● **RECORDS PROVIDED**:
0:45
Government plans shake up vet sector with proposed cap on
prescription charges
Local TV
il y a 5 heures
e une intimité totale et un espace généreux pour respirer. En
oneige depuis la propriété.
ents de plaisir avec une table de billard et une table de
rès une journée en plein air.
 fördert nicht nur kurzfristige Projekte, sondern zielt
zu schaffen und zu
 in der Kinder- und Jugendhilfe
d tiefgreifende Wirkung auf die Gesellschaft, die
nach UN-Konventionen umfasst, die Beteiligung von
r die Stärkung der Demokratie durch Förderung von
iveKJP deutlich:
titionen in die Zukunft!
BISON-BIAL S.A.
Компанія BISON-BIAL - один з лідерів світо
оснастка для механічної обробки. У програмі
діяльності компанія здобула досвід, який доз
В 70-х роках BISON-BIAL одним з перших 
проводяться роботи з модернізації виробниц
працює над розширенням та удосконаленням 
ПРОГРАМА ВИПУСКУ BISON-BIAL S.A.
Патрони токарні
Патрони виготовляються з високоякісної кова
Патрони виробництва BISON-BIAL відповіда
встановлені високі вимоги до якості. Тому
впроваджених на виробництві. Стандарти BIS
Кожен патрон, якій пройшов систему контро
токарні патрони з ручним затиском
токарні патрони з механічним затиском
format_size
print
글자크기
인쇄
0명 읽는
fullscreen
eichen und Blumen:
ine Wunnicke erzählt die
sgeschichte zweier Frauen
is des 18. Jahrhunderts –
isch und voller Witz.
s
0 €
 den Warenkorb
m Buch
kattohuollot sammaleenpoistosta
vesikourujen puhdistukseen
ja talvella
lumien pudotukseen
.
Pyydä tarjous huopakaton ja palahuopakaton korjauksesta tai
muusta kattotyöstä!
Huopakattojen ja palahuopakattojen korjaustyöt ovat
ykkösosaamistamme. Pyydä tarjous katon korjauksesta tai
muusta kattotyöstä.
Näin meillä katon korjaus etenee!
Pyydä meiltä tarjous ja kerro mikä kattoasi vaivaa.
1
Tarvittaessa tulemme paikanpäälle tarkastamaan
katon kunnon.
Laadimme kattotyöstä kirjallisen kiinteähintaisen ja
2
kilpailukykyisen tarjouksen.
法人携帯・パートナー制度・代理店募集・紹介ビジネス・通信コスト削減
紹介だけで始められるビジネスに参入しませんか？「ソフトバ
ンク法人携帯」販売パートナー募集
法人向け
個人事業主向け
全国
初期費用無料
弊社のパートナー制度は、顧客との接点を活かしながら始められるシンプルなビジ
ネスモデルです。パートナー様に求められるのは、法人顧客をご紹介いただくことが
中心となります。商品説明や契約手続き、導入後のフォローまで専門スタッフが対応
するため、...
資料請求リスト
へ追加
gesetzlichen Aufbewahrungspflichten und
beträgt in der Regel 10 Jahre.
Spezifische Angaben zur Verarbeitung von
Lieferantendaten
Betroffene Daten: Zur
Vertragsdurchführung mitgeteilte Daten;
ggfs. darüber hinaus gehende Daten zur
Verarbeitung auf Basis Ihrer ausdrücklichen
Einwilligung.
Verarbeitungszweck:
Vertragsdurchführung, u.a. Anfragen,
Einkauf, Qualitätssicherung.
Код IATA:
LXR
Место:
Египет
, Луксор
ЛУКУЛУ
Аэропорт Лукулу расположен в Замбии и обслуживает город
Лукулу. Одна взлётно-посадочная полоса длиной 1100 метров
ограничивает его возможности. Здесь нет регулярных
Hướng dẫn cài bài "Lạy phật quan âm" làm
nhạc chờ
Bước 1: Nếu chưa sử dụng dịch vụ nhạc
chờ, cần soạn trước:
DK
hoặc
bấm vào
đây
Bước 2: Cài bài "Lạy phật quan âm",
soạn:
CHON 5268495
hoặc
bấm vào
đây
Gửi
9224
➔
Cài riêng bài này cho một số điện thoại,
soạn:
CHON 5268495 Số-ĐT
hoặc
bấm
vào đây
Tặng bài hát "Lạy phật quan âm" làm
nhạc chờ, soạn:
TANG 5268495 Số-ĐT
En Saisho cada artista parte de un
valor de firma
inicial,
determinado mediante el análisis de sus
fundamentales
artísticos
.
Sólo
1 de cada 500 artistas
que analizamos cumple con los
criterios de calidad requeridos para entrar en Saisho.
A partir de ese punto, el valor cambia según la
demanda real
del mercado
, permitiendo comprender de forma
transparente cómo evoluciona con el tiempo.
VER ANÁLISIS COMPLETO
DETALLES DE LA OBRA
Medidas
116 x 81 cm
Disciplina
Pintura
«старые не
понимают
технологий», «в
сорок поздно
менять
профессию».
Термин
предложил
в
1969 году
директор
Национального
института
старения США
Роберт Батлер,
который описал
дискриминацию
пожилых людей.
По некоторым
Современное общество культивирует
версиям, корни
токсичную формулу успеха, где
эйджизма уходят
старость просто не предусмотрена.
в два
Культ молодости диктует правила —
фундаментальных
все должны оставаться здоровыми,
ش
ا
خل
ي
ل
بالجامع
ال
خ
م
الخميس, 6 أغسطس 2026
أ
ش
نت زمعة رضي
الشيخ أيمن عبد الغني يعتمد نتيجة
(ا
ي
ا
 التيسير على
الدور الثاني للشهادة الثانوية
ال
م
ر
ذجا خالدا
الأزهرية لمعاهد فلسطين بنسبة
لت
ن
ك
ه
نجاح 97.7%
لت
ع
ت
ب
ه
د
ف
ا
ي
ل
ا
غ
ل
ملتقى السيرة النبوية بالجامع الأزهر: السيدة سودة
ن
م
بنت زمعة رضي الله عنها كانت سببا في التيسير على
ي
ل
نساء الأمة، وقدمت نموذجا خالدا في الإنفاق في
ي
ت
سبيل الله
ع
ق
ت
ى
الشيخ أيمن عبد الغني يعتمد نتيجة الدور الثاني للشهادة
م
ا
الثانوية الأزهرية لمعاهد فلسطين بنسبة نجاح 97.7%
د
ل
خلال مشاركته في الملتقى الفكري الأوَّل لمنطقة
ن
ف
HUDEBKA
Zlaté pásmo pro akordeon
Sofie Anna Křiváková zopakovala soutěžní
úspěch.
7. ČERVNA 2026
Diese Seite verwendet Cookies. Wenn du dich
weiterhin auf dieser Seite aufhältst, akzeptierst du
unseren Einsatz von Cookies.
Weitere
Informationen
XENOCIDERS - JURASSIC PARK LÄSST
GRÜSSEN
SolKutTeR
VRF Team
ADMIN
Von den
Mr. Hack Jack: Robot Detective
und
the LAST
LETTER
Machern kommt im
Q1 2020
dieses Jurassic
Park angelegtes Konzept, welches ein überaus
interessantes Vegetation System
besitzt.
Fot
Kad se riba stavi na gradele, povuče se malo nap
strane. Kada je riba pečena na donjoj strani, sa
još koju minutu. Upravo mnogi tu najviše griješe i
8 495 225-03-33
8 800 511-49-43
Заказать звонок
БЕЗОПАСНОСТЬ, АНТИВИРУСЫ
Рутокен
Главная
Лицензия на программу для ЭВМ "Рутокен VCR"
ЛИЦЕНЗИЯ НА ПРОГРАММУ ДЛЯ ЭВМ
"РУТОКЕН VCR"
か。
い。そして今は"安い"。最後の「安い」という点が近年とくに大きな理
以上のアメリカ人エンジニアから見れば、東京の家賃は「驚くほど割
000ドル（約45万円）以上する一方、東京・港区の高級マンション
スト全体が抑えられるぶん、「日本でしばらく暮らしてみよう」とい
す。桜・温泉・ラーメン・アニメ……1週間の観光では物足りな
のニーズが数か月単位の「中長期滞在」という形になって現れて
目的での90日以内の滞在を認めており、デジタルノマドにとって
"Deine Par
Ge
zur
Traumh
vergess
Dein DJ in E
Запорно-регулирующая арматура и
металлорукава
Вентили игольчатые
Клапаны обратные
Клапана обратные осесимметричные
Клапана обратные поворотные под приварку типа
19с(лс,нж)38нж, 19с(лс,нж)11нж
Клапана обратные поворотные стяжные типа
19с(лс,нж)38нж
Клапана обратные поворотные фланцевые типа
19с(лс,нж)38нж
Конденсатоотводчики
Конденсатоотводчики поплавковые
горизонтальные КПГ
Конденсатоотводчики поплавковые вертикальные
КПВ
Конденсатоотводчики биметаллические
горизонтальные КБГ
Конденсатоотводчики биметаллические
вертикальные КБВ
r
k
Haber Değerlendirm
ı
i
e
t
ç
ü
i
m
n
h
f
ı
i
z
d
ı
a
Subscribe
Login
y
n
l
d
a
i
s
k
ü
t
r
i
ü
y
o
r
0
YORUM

● **TASK PROMPT**:
The expected answer is a copy of each line in the listing above that contains "горизонтальные".

● **SOLUTION FOR THIS TASK**:
горизонтальные КПГ
горизонтальные КБГ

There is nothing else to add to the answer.